__WHAT YOU NEED TO DO__.
Find every line below with the word "pixels" in it, and copy each one.

__DATA TO PROCESS__.
========================================

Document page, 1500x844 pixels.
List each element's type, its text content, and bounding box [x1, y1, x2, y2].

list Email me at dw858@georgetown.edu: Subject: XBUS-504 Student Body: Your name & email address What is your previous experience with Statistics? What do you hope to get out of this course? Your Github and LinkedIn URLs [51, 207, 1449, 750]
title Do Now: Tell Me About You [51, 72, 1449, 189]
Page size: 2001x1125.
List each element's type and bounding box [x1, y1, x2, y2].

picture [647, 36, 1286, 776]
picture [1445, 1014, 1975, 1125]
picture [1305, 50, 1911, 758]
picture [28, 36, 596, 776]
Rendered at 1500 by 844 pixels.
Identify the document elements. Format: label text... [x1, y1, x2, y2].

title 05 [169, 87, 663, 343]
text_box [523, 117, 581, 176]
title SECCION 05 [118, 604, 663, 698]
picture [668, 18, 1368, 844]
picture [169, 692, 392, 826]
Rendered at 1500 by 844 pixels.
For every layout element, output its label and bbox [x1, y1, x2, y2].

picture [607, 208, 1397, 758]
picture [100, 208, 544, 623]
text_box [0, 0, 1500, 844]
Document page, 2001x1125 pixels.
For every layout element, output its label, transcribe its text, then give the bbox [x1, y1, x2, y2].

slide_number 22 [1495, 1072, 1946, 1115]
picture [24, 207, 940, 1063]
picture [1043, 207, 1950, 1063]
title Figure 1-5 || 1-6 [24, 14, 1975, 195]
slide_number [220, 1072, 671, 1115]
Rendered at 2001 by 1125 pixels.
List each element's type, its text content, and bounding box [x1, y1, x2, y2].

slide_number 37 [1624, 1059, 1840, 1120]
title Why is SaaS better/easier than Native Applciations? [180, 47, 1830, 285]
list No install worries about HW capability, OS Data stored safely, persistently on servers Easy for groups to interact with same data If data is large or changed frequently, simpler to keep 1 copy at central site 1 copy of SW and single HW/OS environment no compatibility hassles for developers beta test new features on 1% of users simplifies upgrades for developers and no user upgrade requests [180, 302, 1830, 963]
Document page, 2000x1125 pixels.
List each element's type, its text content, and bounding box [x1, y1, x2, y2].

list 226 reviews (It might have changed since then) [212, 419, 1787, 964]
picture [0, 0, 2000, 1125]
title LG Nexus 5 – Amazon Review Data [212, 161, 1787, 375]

========================================

__SOLVED PROBLEM__.
Document page, 1500x844 pixels.
Rendered at 1500 by 844 pixels.
Rendered at 1500 by 844 pixels.
Document page, 2001x1125 pixels.
Rendered at 2001 by 1125 pixels.
Document page, 2000x1125 pixels.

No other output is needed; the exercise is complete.